1 May - update from our investment partners
- 1st May 2020
Read the latest global financial market update
What has happened
US equities in April have had their strongest month since 1987, that said the market ended the month yesterday with more of a whimper. A key factor driving this is the ECB meeting, whilst no major stimulus was expected, the decision to reduce financing costs for banks doesn’t help deal with the elephant in the room which is the sovereign cost of coronavirus.
What did the ECB announce
The major change yesterday was that the bank liquidity programme, TLTRO 3 (the definition is as catchy as the acronym: targeted longer-term refinancing operations) is now lending to banks at a rate 0.5% below base rates. This effectively means that banks using the facility will be paid up to 1% to lend from the central bank – quite extraordinary times when banks are paid to borrow. Whilst this was a positive for risk assets, the ECB did not increase the size of its asset purchases for sovereign bonds.
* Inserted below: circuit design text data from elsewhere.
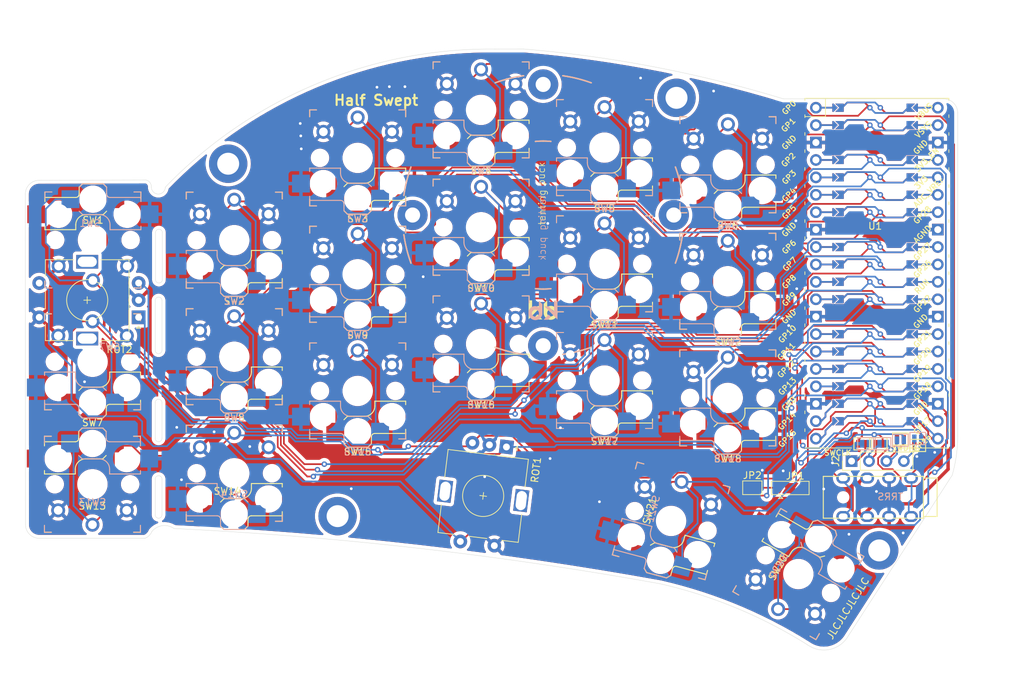
<source format=kicad_pcb>
(kicad_pcb (version 20211014) (generator pcbnew)

  (general
    (thickness 1.6)
  )

  (paper "A4")
  (layers
    (0 "F.Cu" signal)
    (31 "B.Cu" signal)
    (32 "B.Adhes" user "B.Adhesive")
    (33 "F.Adhes" user "F.Adhesive")
    (34 "B.Paste" user)
    (35 "F.Paste" user)
    (36 "B.SilkS" user "B.Silkscreen")
    (37 "F.SilkS" user "F.Silkscreen")
    (38 "B.Mask" user)
    (39 "F.Mask" user)
    (40 "Dwgs.User" user "User.Drawings")
    (41 "Cmts.User" user "User.Comments")
    (42 "Eco1.User" user "User.Eco1")
    (43 "Eco2.User" user "User.Eco2")
    (44 "Edge.Cuts" user)
    (45 "Margin" user)
    (46 "B.CrtYd" user "B.Courtyard")
    (47 "F.CrtYd" user "F.Courtyard")
    (48 "B.Fab" user)
    (49 "F.Fab" user)
  )

  (setup
    (stackup
      (layer "F.SilkS" (type "Top Silk Screen"))
      (layer "F.Paste" (type "Top Solder Paste"))
      (layer "F.Mask" (type "Top Solder Mask") (thickness 0.01))
      (layer "F.Cu" (type "copper") (thickness 0.035))
      (layer "dielectric 1" (type "core") (thickness 1.51) (material "FR4") (epsilon_r 4.5) (loss_tangent 0.02))
      (layer "B.Cu" (type "copper") (thickness 0.035))
      (layer "B.Mask" (type "Bottom Solder Mask") (thickness 0.01))
      (layer "B.Paste" (type "Bottom Solder Paste"))
      (layer "B.SilkS" (type "Bottom Silk Screen"))
      (copper_finish "None")
      (dielectric_constraints no)
    )
    (pad_to_mask_clearance 0)
    (grid_origin 98.23 62.28)
    (pcbplotparams
      (layerselection 0x00010fc_ffffffff)
      (disableapertmacros false)
      (usegerberextensions true)
      (usegerberattributes false)
      (usegerberadvancedattributes false)
      (creategerberjobfile false)
      (svguseinch false)
      (svgprecision 6)
      (excludeedgelayer true)
      (plotframeref false)
      (viasonmask false)
      (mode 1)
      (useauxorigin false)
      (hpglpennumber 1)
      (hpglpenspeed 20)
      (hpglpendiameter 15.000000)
      (dxfpolygonmode true)
      (dxfimperialunits true)
      (dxfusepcbnewfont true)
      (psnegative false)
      (psa4output false)
      (plotreference true)
      (plotvalue true)
      (plotinvisibletext false)
      (sketchpadsonfab false)
      (subtractmaskfromsilk true)
      (outputformat 1)
      (mirror false)
      (drillshape 0)
      (scaleselection 1)
      (outputdirectory "sweep2040gerber")
    )
  )

  (net 0 "")
  (net 1 "gnd")
  (net 2 "vcc")
  (net 3 "reset")
  (net 4 "Switch1")
  (net 5 "Switch2")
  (net 6 "Switch3")
  (net 7 "Switch4")
  (net 8 "Switch5")
  (net 9 "Switch6")
  (net 10 "Switch7")
  (net 11 "Switch8")
  (net 12 "Switch9")
  (net 13 "Switch10")
  (net 14 "Switch11")
  (net 15 "Switch12")
  (net 16 "Switch13")
  (net 17 "Switch14")
  (net 18 "Switch15")
  (net 19 "Switch16")
  (net 20 "Switch17")
  (net 21 "A")
  (net 22 "B")
  (net 23 "Switch19")
  (net 24 "Switch20")
  (net 25 "unconnected-(U1-Pad35)")
  (net 26 "unconnected-(U1-Pad37)")
  (net 27 "unconnected-(U1-Pad40)")
  (net 28 "Split")
  (net 29 "PSwitch1")
  (net 30 "Split2")
  (net 31 "GPIO17")
  (net 32 "GPIO9")
  (net 33 "Net-(J2-Pad1)")
  (net 34 "Net-(J2-Pad2)")
  (net 35 "Net-(J2-Pad3)")
  (net 36 "Net-(J2-Pad4)")
  (net 37 "vsys")
  (net 38 "SCL")
  (net 39 "SDA")

  (footprint "KBDSwitch:Kailh_socket_PG1350_optional_reversible" (layer "F.Cu") (at 46.86808 47.52792 180))

  (footprint "KBDSwitch:Kailh_socket_PG1350_optional_reversible" (layer "F.Cu") (at 64.86808 35.52792 180))

  (footprint "KBDSwitch:Kailh_socket_PG1350_optional_reversible" (layer "F.Cu") (at 82.86808 28.52792 180))

  (footprint "KBDSwitch:Kailh_socket_PG1350_optional_reversible" (layer "F.Cu") (at 100.86808 34.02792 180))

  (footprint "KBDSwitch:Kailh_socket_PG1350_optional_reversible" (layer "F.Cu") (at 118.86808 36.52792 180))

  (footprint "KBDSwitch:Kailh_socket_PG1350_optional_reversible" (layer "F.Cu") (at 46.86808 64.52792 180))

  (footprint "KBDSwitch:Kailh_socket_PG1350_optional_reversible" (layer "F.Cu") (at 64.86808 52.50192 180))

  (footprint "KBDSwitch:Kailh_socket_PG1350_optional_reversible" (layer "F.Cu") (at 82.86808 45.64392 180))

  (footprint "KBDSwitch:Kailh_socket_PG1350_optional_reversible" (layer "F.Cu") (at 100.86808 50.97792 180))

  (footprint "KBDSwitch:Kailh_socket_PG1350_optional_reversible" (layer "F.Cu") (at 118.84808 53.51792 180))

  (footprint "KBDSwitch:Kailh_socket_PG1350_optional_reversible" (layer "F.Cu") (at 46.86808 81.52792 180))

  (footprint "KBDSwitch:Kailh_socket_PG1350_optional_reversible" (layer "F.Cu") (at 64.86808 69.51992 180))

  (footprint "KBDSwitch:Kailh_socket_PG1350_optional_reversible" (layer "F.Cu")
    (tedit 5DD50FEF) (tstamp 00000000-0000-0000-0000-0000608aa268)
    (at 82.86808 62.66192 180)
    (descr "Kailh \"Choc\" PG1350 keyswitch with optional socket mount, reversible")
    (tags "kailh,choc")
    (property "Sheetfile" "half-swept.kicad_sch")
    (property "Sheetname" "")
    (path "/00000000-0000-0000-0000-0000604baf10")
    (attr through_hole)
    (fp_text reference "SW16" (at 0 -8.89) (layer "F.SilkS")
      (effects (font (size 1 1) (thickness 0.15)))
      (tstamp f3497ada-56e7-42e2-8b64-6764a04cabb5)
    )
    (fp_text value "SW_Push" (at 0 8.255) (layer "F.Fab")
      (effects (font (size 1 1) (thickness 0.15)))
      (tstamp 4f09cb32-5a0c-4f44-89e2-81335d9dbf63)
    )
    (fp_text user "${REFERENCE}" (at 0 -8.89) (layer "B.SilkS")
      (effects (font (size 1 1) (thickness 0.15)) (justify mirror))
      (tstamp 8a466427-c023-4e8f-838e-bab2063f2341)
    )
    (fp_text user "${REFERENCE}" (at 3 -5) (layer "B.Fab")
      (effects (font (size 1 1) (thickness 0.15)) (justify mirror))
      (tstamp 2cdd52ff-4cba-4257-a3fa-2f4f2824df62)
    )
    (fp_text user "${VALUE}" (at 0 8.255) (layer "B.Fab")
      (effects (font (size 1 1) (thickness 0.15)) (justify mirror))
      (tstamp 582f3731-2b1d-41f9-bc19-6be19222b82f)
    )
    (fp_text user "${REFERENCE}" (at -2.25 -4.75) (layer "F.Fab")
      (effects (font (size 1 1) (thickness 0.15)))
      (tstamp 949dee6a-b798-4290-9697-231e27968c6a)
    )
    (fp_line (start 7 -1.5) (end 7 -2) (layer "B.SilkS") (width 0.15) (tstamp 0fa139eb-2f26-4446-8d57-531dbfd1bb20))
    (fp_line (start -7 7) (end -7 6) (layer "B.SilkS") (width 0.15) (tstamp 10bcb123-0175-4435-89fe-482e5c2b2c6c))
    (fp_line (start 6 -7) (end 7 -7) (layer "B.SilkS") (width 0.15) (tstamp 2d02d188-8ca7-406b-a160-f406c251c141))
    (fp_line (start -1.5 -8.2) (end 1.5 -8.2) (layer "B.SilkS") (width 0.15) (tstamp 3030b2e5-e476-4111-8069-0a78cfd7f7be))
    (fp_line (start 7 -5.6) (end 7 -6.2) (layer "B.SilkS") (width 0.15) (tstamp 58f6f37d-24e5-4fc2-8cc8-eb0a7745f9f9))
    (fp_line (start 7 -7) (end 7 -6) (layer "B.SilkS") (width 0.15) (tstamp 5d9a2390-54fa-47bd-9176-99f0176cfd92))
    (fp_line (start 2 -6.7) (end 2 -7.7) (layer "B.SilkS") (width 0.15) (tstamp 660b3ab6-21ac-4bda-b062-1f2e9aa9b0ca))
    (fp_line (start -2 -4.2) (end -1.5 -3.7) (layer "B.SilkS") (width 0.15) (tstamp 6d632c44-35fe-4adf-9daa-04496c1a05d1))
    (fp_line (start -7 -6) (end -7 -7) (layer "B.SilkS") (width 0.15) (tstamp 7a7cc428-1fbd-458c-8b5e-2aa6f0fe19e3))
    (fp_line (start 7 -6.2) (end 2.5 -6.2) (layer "B.SilkS") (width 0.15) (tstamp 7b1a65f0-3824-481f-847a-6a6d5a01f5a0))
    (fp_line (start -7 -7) (end -6 -7) (layer "B.SilkS") (width 0.15) (tstamp 96a4c85e-b3a9-4ac1-9741-4dab5e7ca8e1))
    (fp_line (start 2.5 -2.2) (end 2.5 -1.5) (layer "B.SilkS") (width 0.15) (tstamp a50eabef-b064-4d60-b571-f7e12c0fb002))
    (fp_line (start 7 6) (end 7 7) (layer "B.SilkS") (width 0.15) (tstamp aa3eef75-7ca0-4915-8520-3c5312c4281c))
    (fp_line (start 1.5 -8.2) (end 2 -7.7) (layer "B.SilkS") (width 0.15) (tstamp bcf55e80-256f-4b8f-baf1-67feda44bef2))
    (fp_line (start -6 7) (end -7 7) (layer "B.SilkS") (width 0.15) (tstamp ca84d75d-4e50-4302-91e6-876c7fb47ca6))
    (fp_line (start 7 7) (end 6 7) (layer "B.SilkS") (width 0.15) (tstamp d060b14c-ff8a-4c92-966f-cf6735c0e13f))
    (fp_line (start 2.5 -1.5) (end 7 -1.5) (layer "B.SilkS") (width 0.15) (tstamp d18344c3-0a4f-47cb-961c-f9390bfffcd6))
    (fp_line (start -2 -7.7) (end -1.5 -8.2) (layer "B.SilkS") (width 0.15) (tstamp dd7cbaaf-feb9-4b9a-a1c0-78737108281d))
    (fp_line (start -1.5 -3.7) (end 1 -3.7) (layer "B.SilkS") (width 0.15) (tstamp e0450c32-6c7d-418d-bc0f-aa7cbff84d35))
    (fp_arc (start 1 -3.7) (mid 2.06066 -3.26066) (end 2.5 -2.2) (layer "B.SilkS") (width 0.15) (tstamp 08288747-d5b2-435c-922b-fcc7a7f0bd7c))
    (fp_arc (start 2.5 -6.2) (mid 2.146447 -6.346447) (end 2 -6.7) (layer "B.SilkS") (width 0.15) (tstamp 4d6e7593-5db0-439b-b5fa-1a63df3ad67e))
    (fp_line (start -7 -6) (end -7 -7) (layer "F.SilkS") (width 0.15) (tstamp 16669ae0-ab4e-45c8-935b-2e43f43b40f9))
    (fp_line (start 7 -7) (end 7 -6) (layer "F.SilkS") (width 0.15) (tstamp 1a646636-9855-49e7-a972-3dbce22f7e63))
    (fp_line (start 7 7) (end 6 7) (layer "F.SilkS") (width 0.15) (tstamp 2c7ef42a-85f5-48ae-a5ea-55aced306f2f))
    (fp_line (start -7 7) (end -7 6) (layer "F.SilkS") (width 0.15) (tstamp 31a46725-4e18-4d78-aed7-e5e035bac8d9))
    (fp_line (start -6 7) (end -7 7) (layer "F.SilkS") (width 0.15) (tstamp 3aa86a2b-508c-4518-837e-7507f8c9b7e0))
    (fp_line (start 2 -7.7) (end 1.5 -8.2) (layer "F.SilkS") (width 0.15) (tstamp 3c1859dc-33d6-48ca-97a8-d652f7b04c48))
    (fp_line (start -7 -1.5) (end -7 -2) (layer "F.SilkS") (width 0.15) (tstamp 3d618a59-1b0b-47f7-b0d2-1d5267d3779c))
    (fp_line (start -2 -6.7) (end -2 -7.7) (layer "F.SilkS") (width 0.15) (tstamp 4c9c3c2e-0239-410e-996f-174ecab352e9))
    (fp_line (start 7 6) (end 7 7) (layer "F.SilkS") (width 0.15) (tstamp 59a13100-a5d0-4346-918b-7d0612ecf423))
    (fp_line (start -1.5 -8.2) (end -2 -7.7) (layer "F.SilkS") (width 0.15) (tstamp 634477ec-a073-49d7-9a2f-fc6ddf6fa107))
    (fp_line (start -7 -5.6) (end -7 -6.2) (layer "F.SilkS") (width 0.15) (tstamp 6526eaec-1026-45b9-82a7-f0cc43d10fc7))
    (fp_line (start -7 -7) (end -6 -7) (layer "F.SilkS") (width 0.15) (tstamp 6aec1ee6-c9a6-4922-8a2e-61a175d8035f))
    (fp_line (start 1.5 -8.2) (end -1.5 -8.2) (layer "F.SilkS") (width 0.15) (tstamp 6eea4de7-227d-40d6-acc1-1620ef137fa5))
    (fp_line (start 1.5 -3.7) (end -1 -3.7) (layer "F.SilkS") (width 0.15) (tstamp 877c3cfd-78bd-43d2-8de4-20bdfb5eb27d))
    (fp_line (start -2.5 -2.2) (end -2.5 -1.5) (layer "F.SilkS") (width 0.15) (tstamp 93980984-2fb8-43a1-85bb-eca986ca7ba2))
    (fp_line (start 2 -4.2) (end 1.5 -3.7) (layer "F.SilkS") (width 0.15) (tstamp b9714173-2aa4-45da-85ef-660e085355f6))
    (fp_line (start -7 -6.2) (end -2.5 -6.2) (layer "F.SilkS") (width 0.15) (tstamp b9d4e899-1575-4eac-bf26-ac64f406deec))
    (fp_line (start -2.5 -1.5) (end -7 -1.5) (layer "F.SilkS") (width 0.15) (tstamp c3ea3a98-615e-497a-a5c8-53ab3031097f))
    (fp_line (start 6 -7) (end 7 -7) (layer "F.SilkS") (width 0.15) (tstamp ed515881-f5b2-4686-9d4b-9cf9088627d7))
    (fp_arc (start -2 -6.7) (mid -2.146447 -6.346447) (end -2.5 -6.2) (layer "F.SilkS") (width 0.15) (tstamp 3c273b2a-2c92-4c14-a97a-48cecf1c34d7))
    (fp_arc (start -2.5 -2.2) (mid -2.06066 -3.26066) (end -1 -3.7) (layer "F.SilkS") (width 0.15) (tstamp 8a0c2a42-93a7-4ff8-b771-d3d0cf8d21e1))
    (fp_line (start -2.6 -3.1) (end 2.6 -3.1) (layer "Eco2.User") (width 0.15) (tstamp 37f07b07-0fdf-4825-ac87-6b97c519244d))
    (fp_line (start -2.6 -3.1) (end -2.6 -6.3) (layer "Eco2.User") (width 0.15) (tstamp 3d816713-8e55-4148-9a62-71edf593333b))
    (fp_line (start 6.9 -6.9) (end -6.9 -6.9) (layer "Eco2.User") (width 0.15) (tstamp 51911da2-226b-4d77-89d7-15286a20de58))
    (fp_line (start 2.6 -3.1) (end 2.6 -6.3) (layer "Eco2.User") (width 0.15) (tstamp 65eabaca-eeaa-4f8a-bc95-9d4f43692c55))
    (fp_line (start -6.9 6.9) (end 6.9 6.9) (layer "Eco2.User") (width 0.15) (tstamp 8b8528bd-ccbb-46c2-b9fd-5041aa63168e))
    (fp_line (start -6.9 6.9) (end -6.9 -6.9) (layer "Eco2.User") (width 0.15) (tstamp b0a9d4e0-4a35-4ef4-bf75-f8230a9a0080))
    (fp_line (start 2.6 -6.3) (end -2.6 -6.3) (layer "Eco2.User") (width 0.15) (tstamp b5b98d18-92b0-45e4-a464-abeb3e63c67f))
    (fp_line (start 6.9 -6.9) (end 6.9 6.9) (layer "Eco2.User") (width 0.15) (tstamp bafd7713-de56-4b13-bde3-2bb1eb95b862))
    (fp_line (start -7.5 -7.5) (end 7.5 -7.5) (layer "B.Fab") (width 0.15) (tstamp 1bd41d7a-cc03-44d3-8bb3-d6d3905c11be))
    (fp_line (start 9.5 -5) (end 9.5 -2.5) (layer "B.Fab") (width 0.12) (tstamp 2a2a4016-7e4c-44fd-931a-e34a173acb81))
    (fp_line (start -2 -4.25) (end -2 -7.7) (layer "B.Fab") (width 0.12) (tstamp 2ff567b0-8a25-4a6e-87d2-24384dfd0c62))
    (fp_line (start -2 -4.2) (end -1.5 -3.7) (layer "B.Fab") (width 0.15) (tstamp 3e20f786-1b85-4224-a183-0ada4f801b0d))
    (fp_line (start -1.5 -8.2) (end 1.5 -8.2) (layer "B.Fab") (width 0.15) (tstamp 3fd557e1-bf68-4805-b4ea-17079bc0f2ca))
    (fp_line (start 2.5 -2.2) (end 2.5 -1.5) (layer "B.Fab") (width 0.15) (tstamp 53476016-f7e0-4372-9b0d-65933670b71f))
    (fp_line (start 7 -1.5) (end 7 -6.2) (layer "B.Fab") (width 0.12) (tstamp 6f9ff052-6887-4fbe-a989-d0b4f028936c))
    (fp_line (start 9.5 -2.5) (end 7 -2.5) (layer "B.Fab") (width 0.12) (tstamp 8775720e-42fc-469a-b568-a47b3754d4a8))
    (fp_line (start 1.5 -8.2) (end 2 -7.7) (layer "B.Fab") (width 0.15) (tstamp 8f6e543a-5b63-4f9e-b14e-1b2b05ec4176))
    (fp_line (start 2 -6.7) (end 2 -7.7) (layer "B.Fab") (width 0.15) (tstamp 91e2839b-9638-4dff-b0ea-a1c8475ae532))
    (fp_line (start 2.5 -1.5) (end 7 -1.5) (layer "B.Fab") (width 0.15) (tstamp a98c19c2-31fe-4471-8f0e-f93ff03a5098))
    (fp_line (start 7.5 7.5) (end -7.5 7.5) (layer "B.Fab") (width 0.15) (tstamp ac130b70-1d75-42d3-8f14-847dbf3840af))
    (fp_line (start 7 -6.2) (end 2.5 -6.2) (layer "B.Fab") (width 0.15) (tstamp ae8ecfb5-4c47-4ac9-9aca-38538464543c))
    (fp_line (start -2 -7.7) (end -1.5 -8.2) (layer "B.Fab") (width 0.15) (tstamp b0290cba-1c3c-48c0-a9bc-215e7d25968b))
    (fp_
... [2593749 chars truncated]
</source>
This is a concern for markets as there’s ongoing doubt that we will see a large-scale EU wide Recovery Fund providing non-repayable grants to member states. If we don’t see coordinated fiscal burden sharing across the EU then individual countries will need to pick the baton to drive the economic recovery. This is easier said than done for cash strapped countries such as Italy that will need to expand their budget deficits and finance this with bonds. As there is little appetite from investors to absorb a sizeable quantity of new Italian debt in the current environment, cue the ECB which will need to pick up large quantities of debt in the primary market. We will need to see the ECB’s bond buying programmes increased sizably if it is to have the fire power required to buy all the country level debt needed to enable a rapid recovery from coronavirus.
What does Brooks Macdonald think
Today will be a quieter day for markets with many Asian and European bourses closed for the Labour Day public holiday. Given the huge relative outperformance of the US in April it is worth taking a step back and comparing the US’s gains (MSCI USA up 18.31%) to Europe (MSCI Europe ex UK up 8.73%). A near 10% outperformance may seem stark but given the relatively robust earnings of some of the more software focused names in US Technology as well as the joined up fiscal & monetary response from the United States, it’s clear there is a good justification for Europe being a laggard.
All data and figures referred to in our news section are correct at the date of publishing and should not be relied upon as still current.